Preheat the oven to 325 degrees Farenheit. Line a 9×13 rimmed baking sheet with parchment paper.

Give the egg whites a quick whisk to loosen them. In a large bowl, combine the oats, sunflower seeds, pumpkin seeds, buckwheat, flaxseeds, sesame seeds, nigella seed, egg whites, oil, maple syrup, caraway or fennel seed, Aleppo pepper (if using), soy sauce and salt. Toss until the mixture is well combined. Season generously with black pepper.

Spread the granola onto the prepared baking sheet and bake, stirring every 15 minutes or so, until everything is golden brown and well toasted, about 45 to 55 minutes. Let cool completely and break up any large clumps into smaller pieces. Store in glass jars or ziplock bags.

Savory Granola | Delightful Crumb

With Citrus

Slice or supreme or otherwise separate a variety of citrus—oranges, blood oranges, mandarins, pomelo, etc.
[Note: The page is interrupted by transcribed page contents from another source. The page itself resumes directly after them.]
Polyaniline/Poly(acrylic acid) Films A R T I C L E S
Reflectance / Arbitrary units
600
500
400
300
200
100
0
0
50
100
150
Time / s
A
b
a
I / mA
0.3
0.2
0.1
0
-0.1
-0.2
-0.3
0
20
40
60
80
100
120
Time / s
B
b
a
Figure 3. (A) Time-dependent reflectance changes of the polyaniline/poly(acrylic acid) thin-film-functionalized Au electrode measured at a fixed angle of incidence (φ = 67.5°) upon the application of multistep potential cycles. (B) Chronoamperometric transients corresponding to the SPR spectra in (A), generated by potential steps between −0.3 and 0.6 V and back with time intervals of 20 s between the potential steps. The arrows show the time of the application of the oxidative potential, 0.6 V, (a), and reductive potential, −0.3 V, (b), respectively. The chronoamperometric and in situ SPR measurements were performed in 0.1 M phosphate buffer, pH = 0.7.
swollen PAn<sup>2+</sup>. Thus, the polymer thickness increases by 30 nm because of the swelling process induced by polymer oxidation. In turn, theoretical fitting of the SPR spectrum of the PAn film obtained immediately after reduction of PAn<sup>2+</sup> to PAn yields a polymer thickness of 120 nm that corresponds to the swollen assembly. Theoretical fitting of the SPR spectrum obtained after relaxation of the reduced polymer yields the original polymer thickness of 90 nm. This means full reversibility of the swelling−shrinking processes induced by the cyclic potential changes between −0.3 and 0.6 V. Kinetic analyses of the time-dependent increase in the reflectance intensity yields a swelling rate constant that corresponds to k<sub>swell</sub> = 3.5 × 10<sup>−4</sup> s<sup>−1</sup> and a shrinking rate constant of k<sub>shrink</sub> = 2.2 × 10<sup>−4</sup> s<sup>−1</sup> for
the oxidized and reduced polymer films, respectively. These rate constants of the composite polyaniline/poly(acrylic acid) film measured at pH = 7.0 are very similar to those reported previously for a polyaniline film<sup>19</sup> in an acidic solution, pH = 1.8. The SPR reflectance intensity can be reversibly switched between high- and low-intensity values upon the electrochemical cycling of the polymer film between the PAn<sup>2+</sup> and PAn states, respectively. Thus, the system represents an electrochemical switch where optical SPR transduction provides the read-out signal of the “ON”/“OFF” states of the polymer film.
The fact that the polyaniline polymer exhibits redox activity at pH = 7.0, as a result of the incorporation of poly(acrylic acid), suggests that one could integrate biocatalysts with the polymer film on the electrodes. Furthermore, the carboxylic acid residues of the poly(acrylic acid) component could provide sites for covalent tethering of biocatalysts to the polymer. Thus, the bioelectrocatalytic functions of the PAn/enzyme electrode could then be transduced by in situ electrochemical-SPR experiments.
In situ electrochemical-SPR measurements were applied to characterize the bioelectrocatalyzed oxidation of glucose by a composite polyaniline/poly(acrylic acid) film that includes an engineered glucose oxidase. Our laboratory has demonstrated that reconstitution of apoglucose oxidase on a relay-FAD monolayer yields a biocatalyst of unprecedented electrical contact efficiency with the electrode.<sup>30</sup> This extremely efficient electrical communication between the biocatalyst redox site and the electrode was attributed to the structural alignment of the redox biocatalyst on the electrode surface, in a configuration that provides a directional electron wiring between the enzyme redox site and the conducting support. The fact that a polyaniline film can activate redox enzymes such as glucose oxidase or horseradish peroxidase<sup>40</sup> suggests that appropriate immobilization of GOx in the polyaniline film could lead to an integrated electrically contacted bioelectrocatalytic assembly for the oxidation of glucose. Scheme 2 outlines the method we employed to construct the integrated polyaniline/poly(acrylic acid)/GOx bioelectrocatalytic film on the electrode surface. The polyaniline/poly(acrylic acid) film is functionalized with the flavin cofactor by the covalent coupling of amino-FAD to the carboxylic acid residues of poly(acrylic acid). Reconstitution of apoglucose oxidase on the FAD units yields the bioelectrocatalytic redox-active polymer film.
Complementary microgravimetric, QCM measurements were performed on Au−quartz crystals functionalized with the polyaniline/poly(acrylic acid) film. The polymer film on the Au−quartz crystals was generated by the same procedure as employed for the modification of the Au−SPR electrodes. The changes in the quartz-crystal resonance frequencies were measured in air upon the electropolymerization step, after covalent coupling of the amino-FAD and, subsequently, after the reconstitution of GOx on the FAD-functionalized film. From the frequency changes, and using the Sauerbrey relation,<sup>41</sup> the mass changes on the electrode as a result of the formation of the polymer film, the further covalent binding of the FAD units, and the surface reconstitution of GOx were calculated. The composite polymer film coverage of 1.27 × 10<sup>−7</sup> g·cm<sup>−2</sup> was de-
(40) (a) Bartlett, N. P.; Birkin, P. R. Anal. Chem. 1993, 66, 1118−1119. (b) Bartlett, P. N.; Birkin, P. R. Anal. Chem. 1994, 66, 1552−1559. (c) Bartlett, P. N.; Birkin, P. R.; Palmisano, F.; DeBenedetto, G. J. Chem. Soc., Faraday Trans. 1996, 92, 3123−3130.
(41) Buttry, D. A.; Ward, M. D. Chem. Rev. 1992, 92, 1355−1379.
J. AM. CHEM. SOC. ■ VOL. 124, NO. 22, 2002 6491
Arrange in a bowl with Greek (or other) plan yogurt. Top with a drizzle of olive oil, a big handful of savory granola and flaky sea salt.

Savory Granola | Delightful Crumb

With Cucumbers

Also adapted from Alison Roman’s Dining In

Grate fresh garlic into plain Greek yogurt. Squeeze in some lemon juice, and season with salt and pepper.

In a ziplock bag, smash (using a rolling pin or the bottom of a pan) thick slices of cucumbers and thinly sliced scallions, seasoned with more lemon juice, salt and pepper.

Serve the yogurt, cucumbers and savory granola with more sliced scallions, a drizzle of olive oil and flaky sea salt.

One Comment (Add Yours)

  1. I really like the way you photographed some serving suggestions! Very helpful, So true that traditions need to be some from the past as well as the ones we make ourselves. Merry Christmas!